## Your objective
Present the following data again exactly as it is shown.
(Records shown)
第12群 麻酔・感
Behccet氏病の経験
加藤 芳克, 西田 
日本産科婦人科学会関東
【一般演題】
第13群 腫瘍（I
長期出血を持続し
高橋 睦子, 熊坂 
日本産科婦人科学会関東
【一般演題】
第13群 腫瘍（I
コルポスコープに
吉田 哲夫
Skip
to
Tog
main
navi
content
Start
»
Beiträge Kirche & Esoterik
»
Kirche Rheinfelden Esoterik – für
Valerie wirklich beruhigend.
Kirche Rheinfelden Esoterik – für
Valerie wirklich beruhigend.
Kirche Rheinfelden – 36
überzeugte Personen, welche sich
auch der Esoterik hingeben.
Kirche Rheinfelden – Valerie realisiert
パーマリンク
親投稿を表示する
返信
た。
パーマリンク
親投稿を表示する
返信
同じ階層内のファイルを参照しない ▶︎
(End Records shown)
## Response
第12群 麻酔・感
Behccet氏病の経験
加藤 芳克, 西田 
日本産科婦人科学会関東
【一般演題】
第13群 腫瘍（I
長期出血を持続し
高橋 睦子, 熊坂 
日本産科婦人科学会関東
【一般演題】
第13群 腫瘍（I
コルポスコープに
吉田 哲夫
Skip
to
Tog
main
navi
content
Start
»
Beiträge Kirche & Esoterik
»
Kirche Rheinfelden Esoterik – für
Valerie wirklich beruhigend.
Kirche Rheinfelden Esoterik – für
Valerie wirklich beruhigend.
Kirche Rheinfelden – 36
überzeugte Personen, welche sich
auch der Esoterik hingeben.
Kirche Rheinfelden – Valerie realisiert
パーマリンク
親投稿を表示する
返信
た。
パーマリンク
親投稿を表示する
返信
同じ階層内のファイルを参照しない ▶︎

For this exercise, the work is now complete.